Evans v. Young-Hinkle Corp., 123 N.C. App. 693 (1996)

Sept. 3, 1996 · North Carolina Court of Appeals · No. COA95-987
123 N.C. App. 693

CLAUDETTE EVANS (now HINNANT), Employee-Plaintiff v. YOUNG-HINKLE CORPORATION, Employer-Defendant, Self-Insured (Associated Risk Services Corporation, Administering Agent)

No. COA95-987

(Filed 3 September 1996)

1. Workers’ Compensation § 372 (NCI4th)— ex parte communication with plaintiffs treating physician — error

The Industrial Commission committed reversible error by denying plaintiff’s motion for an order prohibiting the ex parte contact between defense counsel and plaintiff’s treating physician. Therefore, the deposition testimony of the physician was improperly admitted.

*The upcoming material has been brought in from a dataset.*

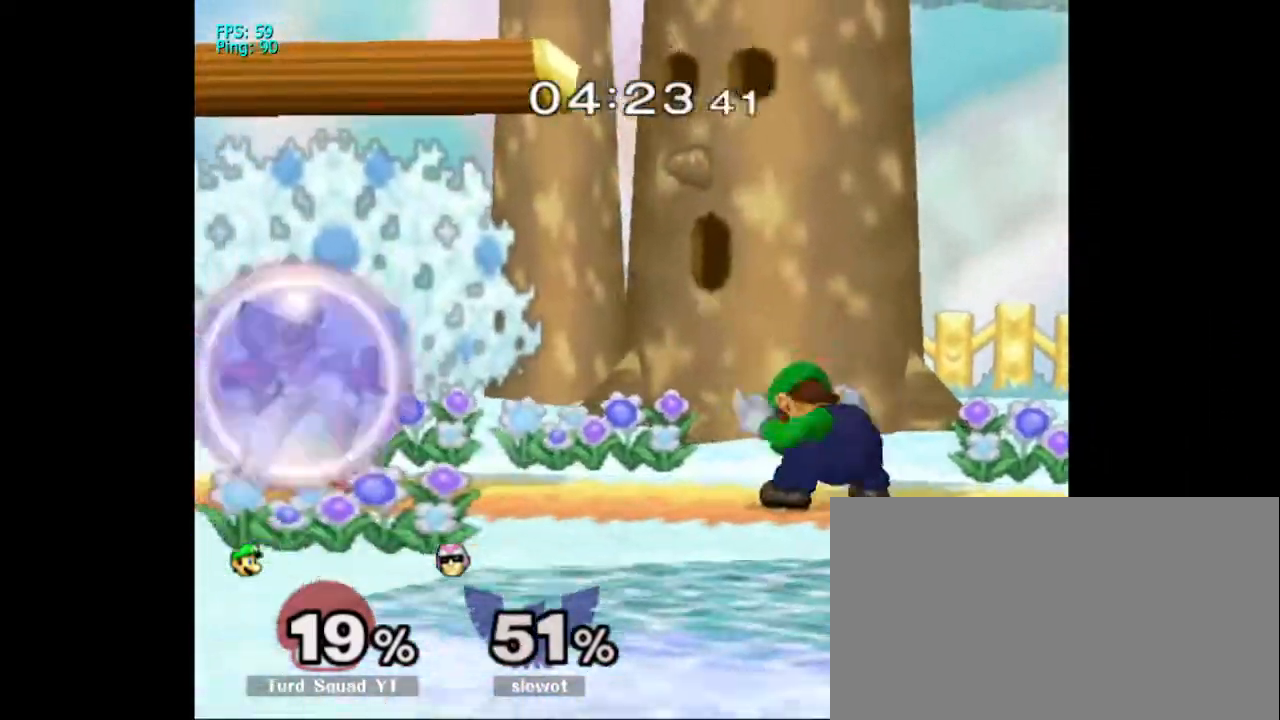
{"dt_ms": 500, "buttons": [], "left_stick": "up", "right_stick": "center", "events": [[167, "left_stick", "center"], [333, "X", "down"], [400, "X", "up"], [467, "left_stick", "up"]]}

*694Am Jur 2d, Witnesses § 470.

Commencing action involving physical condition of plaintiff or decedent as waiving physician-patient privilege. 21 ALR3d 912.

Propriety of ex parte communication made in connection with administrative proceeding by interested party or by member or employee of agency (5 USCS § 557(B)(1)). 58 ÁLR Fed. 834.

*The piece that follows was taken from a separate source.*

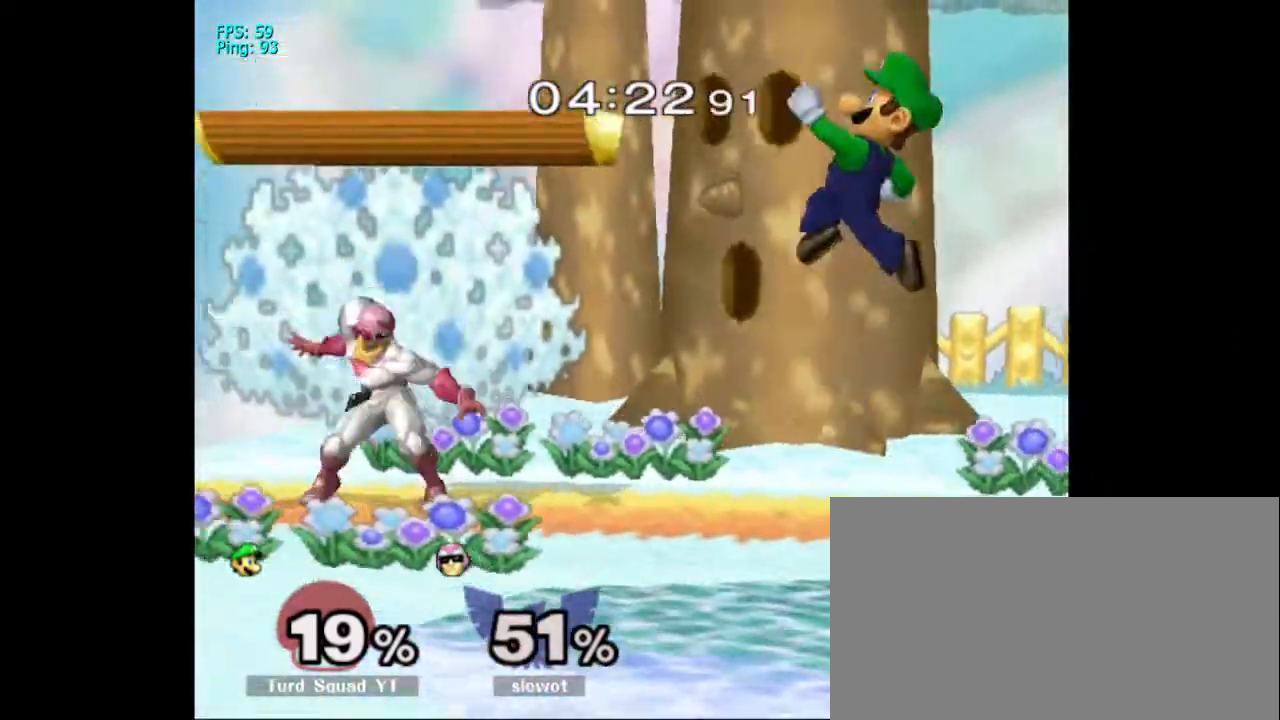
{"dt_ms": 500, "buttons": ["A", "DPAD_UP"], "left_stick": "center", "right_stick": "center", "events": [[33, "left_stick", "center"], [500, "A", "down"], [500, "DPAD_UP", "down"]]}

2. Workers’ Compensation § 471 (NCI4th)— award of attorney fees to defendant — error

The Industrial Commission erred in ordering that defendant’s costs and attorney’s fees be paid by plaintiff’s counsel, since N.C.G.S. § 97-88.1 provides that costs may be assessed against a party, not his counsel; however, plaintiff’s claim was not based on unfounded litigiousness where she sought compensation for disability to her hand in addition to compensation she had already received for disability to her finger, and the awarding of attorney’s fees was unwarranted.

Am Jur 2d, Attorneys at Law § 48; Pleading § 26.

Disciplinary proceedings against an attorney predicated upon malicious prosecution or similar tort action. 52 ALR2d 1217.

Attorney’s liability for abuse of process. 46 AJLR4th 249.

Appeal by plaintiff from Opinion and Award of the North Carolina Industrial Commission filed 28 April 1995. Heard in the Court of Appeals 24 April 1996.

Walden & Walden, by Daniel S. Walden, for plaintiff-appellant.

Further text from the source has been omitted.